## Seitenauszug
================

Mein Jagdinstinkt kehrt zurück, schon habe ich das Gesehene im Nachtvisier meines Repetierers. Es ist eine große Sau, die langsam von weiter Entfernung aus über das Feld zieht. Ich suche die Umgebung nach einer Rotte ab und stelle fest, dass die Sau allein gekommen ist. Es ist ein Keiler mit all seinen typischen Merkmalen. Der Puls schlägt mir bis zum Halse. Mein Unterbewusstsein sagt:„Schieß aufs Blatt, damit der ja nicht abhauen kann - hier im `sibirischen Outback`“.

Bumm, eine .30.06-Kugel verlässt den Lauf und sogleich höre ich einen langezogenen quietschenden Schrei der Sau. Im Visier sehe ich sie auf der Stelle zusammenbrechen und ich freue mich. Dann versuche ich mir die Anschussstelle einzuprägen, wohl wissend, dass die Sau sowieso keinen Schritt mehr machen kann. Aber plötzlich höre ich Minuten später ein dumpfes warnendes Grunzen; der vermeintliche Keiler ist nicht tot. Scheiße, was mach ich nun?

Eine halbe Stunde später, gegen 23.00 Uhr, kommt der russische Klein-Lkw, um mich abzuholen. Mit der Taschenlampe winke ich und schreie zu den beiden Sergey`s hinüber, dass eine angeschossene Sau im Feld liegt. Ich steige vom Baum ab und mit gespannter Büchse und leuchtender Taschenlampe gehe ich in Richtung Anschuss, gefolgt von den beiden Sergeys.

================

## Ziel der Übung
Führe die Erzählung von der nächtlichen Wildschweinjagd an der Stelle weiter, an der sie endet. Die Liste wird hier nicht benötigt.

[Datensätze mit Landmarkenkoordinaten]
================

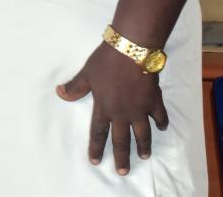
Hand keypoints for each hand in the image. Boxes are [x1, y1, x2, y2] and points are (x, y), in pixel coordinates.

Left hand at [56, 43, 168, 175]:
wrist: (132, 49)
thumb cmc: (106, 60)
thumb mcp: (87, 73)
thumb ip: (76, 87)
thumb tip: (60, 93)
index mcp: (104, 107)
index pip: (98, 132)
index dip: (96, 147)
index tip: (95, 161)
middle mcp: (122, 113)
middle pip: (121, 140)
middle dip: (121, 157)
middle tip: (123, 172)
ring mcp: (140, 109)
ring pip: (143, 134)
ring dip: (143, 146)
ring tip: (144, 156)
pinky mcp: (154, 101)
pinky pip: (159, 116)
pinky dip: (161, 123)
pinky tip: (162, 128)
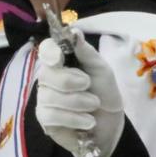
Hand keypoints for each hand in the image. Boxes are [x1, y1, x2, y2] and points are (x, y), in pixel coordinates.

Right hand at [34, 31, 124, 156]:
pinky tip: (87, 121)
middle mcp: (48, 78)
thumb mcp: (102, 70)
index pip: (46, 50)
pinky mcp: (45, 120)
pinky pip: (52, 115)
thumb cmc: (105, 94)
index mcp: (62, 62)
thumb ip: (87, 52)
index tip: (58, 58)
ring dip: (78, 102)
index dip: (49, 52)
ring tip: (93, 106)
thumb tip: (74, 31)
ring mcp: (44, 99)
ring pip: (50, 96)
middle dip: (71, 81)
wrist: (111, 125)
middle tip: (88, 85)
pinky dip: (74, 119)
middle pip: (46, 74)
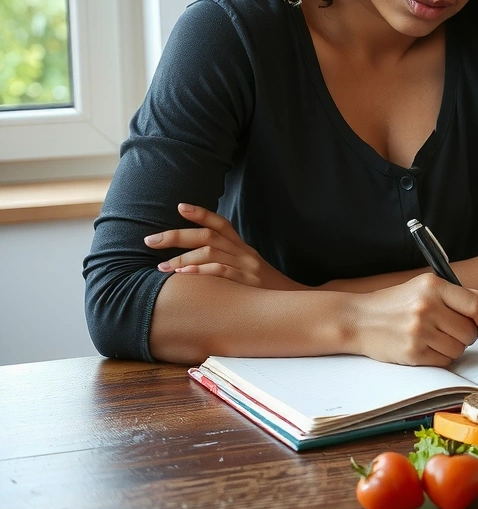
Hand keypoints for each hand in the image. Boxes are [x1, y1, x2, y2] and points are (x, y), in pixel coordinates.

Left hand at [146, 203, 302, 290]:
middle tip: (150, 240)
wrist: (296, 302)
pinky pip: (222, 272)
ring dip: (181, 258)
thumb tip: (197, 260)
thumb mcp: (249, 270)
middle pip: (207, 236)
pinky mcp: (248, 283)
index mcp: (243, 248)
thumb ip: (229, 261)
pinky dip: (201, 271)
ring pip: (210, 252)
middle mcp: (244, 253)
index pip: (221, 224)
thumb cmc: (266, 290)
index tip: (179, 206)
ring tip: (161, 267)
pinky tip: (184, 273)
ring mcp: (246, 267)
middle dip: (176, 236)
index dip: (200, 213)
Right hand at [351, 273, 477, 366]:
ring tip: (434, 339)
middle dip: (466, 336)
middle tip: (450, 332)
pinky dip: (441, 358)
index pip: (474, 305)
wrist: (359, 319)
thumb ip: (456, 294)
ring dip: (453, 348)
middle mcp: (427, 306)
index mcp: (432, 286)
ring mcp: (419, 330)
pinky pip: (444, 361)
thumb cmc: (394, 303)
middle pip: (469, 331)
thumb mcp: (422, 288)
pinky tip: (426, 348)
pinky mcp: (413, 352)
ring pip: (458, 349)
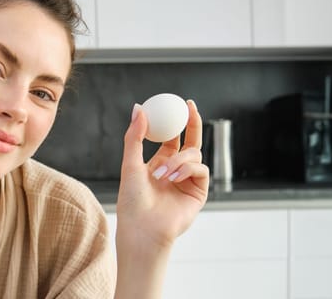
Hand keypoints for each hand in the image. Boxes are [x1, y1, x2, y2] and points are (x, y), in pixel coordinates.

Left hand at [117, 100, 209, 250]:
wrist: (142, 228)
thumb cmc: (132, 201)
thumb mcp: (130, 163)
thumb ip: (134, 136)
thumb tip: (139, 108)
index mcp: (159, 164)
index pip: (172, 137)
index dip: (175, 121)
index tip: (176, 103)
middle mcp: (176, 171)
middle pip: (190, 141)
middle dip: (193, 122)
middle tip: (190, 107)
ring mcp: (188, 181)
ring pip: (194, 154)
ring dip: (179, 159)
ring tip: (163, 174)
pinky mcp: (199, 192)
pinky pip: (201, 169)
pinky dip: (188, 169)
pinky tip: (174, 178)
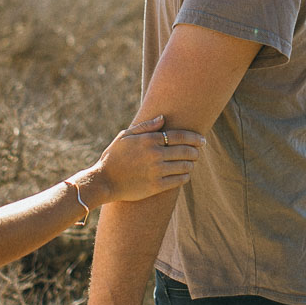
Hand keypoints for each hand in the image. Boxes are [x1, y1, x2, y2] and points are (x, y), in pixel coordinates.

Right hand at [88, 114, 202, 204]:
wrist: (104, 181)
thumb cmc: (113, 156)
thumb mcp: (125, 136)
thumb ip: (146, 126)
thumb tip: (163, 118)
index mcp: (149, 140)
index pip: (180, 136)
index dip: (194, 138)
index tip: (202, 140)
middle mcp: (155, 154)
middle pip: (186, 151)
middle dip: (196, 151)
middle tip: (198, 152)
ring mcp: (157, 171)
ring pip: (185, 166)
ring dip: (191, 164)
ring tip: (191, 164)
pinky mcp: (156, 186)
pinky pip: (178, 180)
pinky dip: (185, 177)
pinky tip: (185, 175)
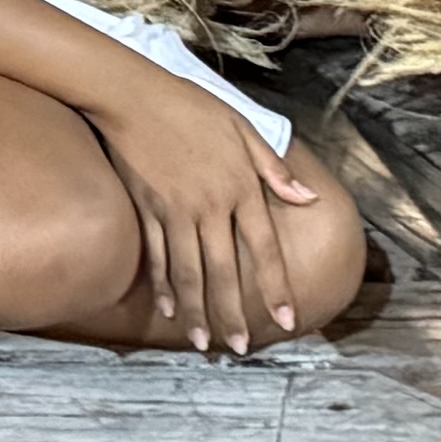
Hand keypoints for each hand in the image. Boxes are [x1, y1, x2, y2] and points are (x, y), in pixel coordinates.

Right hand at [91, 87, 325, 352]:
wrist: (132, 93)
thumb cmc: (191, 106)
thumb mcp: (242, 127)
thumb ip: (274, 168)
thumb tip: (309, 198)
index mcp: (240, 187)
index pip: (265, 247)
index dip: (277, 287)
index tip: (287, 320)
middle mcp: (210, 205)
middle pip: (225, 270)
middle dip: (234, 314)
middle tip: (241, 348)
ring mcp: (175, 209)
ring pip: (189, 271)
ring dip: (198, 311)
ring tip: (205, 343)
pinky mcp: (147, 208)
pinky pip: (157, 255)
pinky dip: (162, 285)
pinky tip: (169, 309)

================

## Ergebnis der Übung
Ich finde sie nicht. Hinter mir unverständliche russische Gesprächsfetzen: 'Komm, weiter geht’s'.Und da, im Lichtstrahl meiner Taschenlampe, liegt etwas großes Graues. Ich pirsche mich heran, sehe, dass er es ist: der Keiler. Er lebt tatsächlich noch. Ich gebe ihm den Fangschuss, jetzt ist er tot.

 
 
 
 
 
 

Ein paar Zentimeter zu hoch hat ihn der Durchschuss unter der Wirbelsäule am Leben gelassen, aber bewegen konnte er sich nicht mehr. Etwa 130 Meter oder mehr ist der Drückjagdsitz entfernt. Nach den üblichen Glückwünschen für den Jagderfolg laden wir den Keiler auf den Lkw und treten den Heimweg an

Großer Jubel bei meinen russischen Freunden. Auch der hiesige Jagdchef gratuliert und meint anerkennend, es sei der größte Keiler der Saison, etwa 150 Kilogramm schwer. Wodka und ein paar essbare Kleinigkeiten verteilt Sergey 1 in die Runde, die sich sogleich aufmacht, den Keiler aufzubrechen und an Ort und Stelle zu zerlegen. In einer unglaublich schnellen Viertelstunde oder höchstens 20 Minuten, liegt dann auch nur mehr die Schwarte auf der Wiese. Der geschossene Keiler ist Geschichte und gegen 2 Uhr morgens kommen wir endlich alle ins Bett. Ein langer Jagdtag geht zu Ende.

Nataschas Frühstück lässt allgemein gute Laune aufkommen: Es gibt Spiegeleier und Pfannkuchen mit Kaviar. Das wertvolle Eiweiß füllt unsere Energietanks und gleich bin ich mit Sergey 1 und Natascha unterwegs in den Jagdhof.

 
 
 
 
 
 

Ein Bärengehege zeigt eindrucksvoll, welche Größe die Bären erreichen können; weit über 2,5 Meter ist ein männlicher Insasse groß und brummt uns an, als wir das mitgebrachte Brot an zwei kleinen Nachwuchsbären verfüttern wollen. Gehalten werden die hier für Ausbildungszwecke.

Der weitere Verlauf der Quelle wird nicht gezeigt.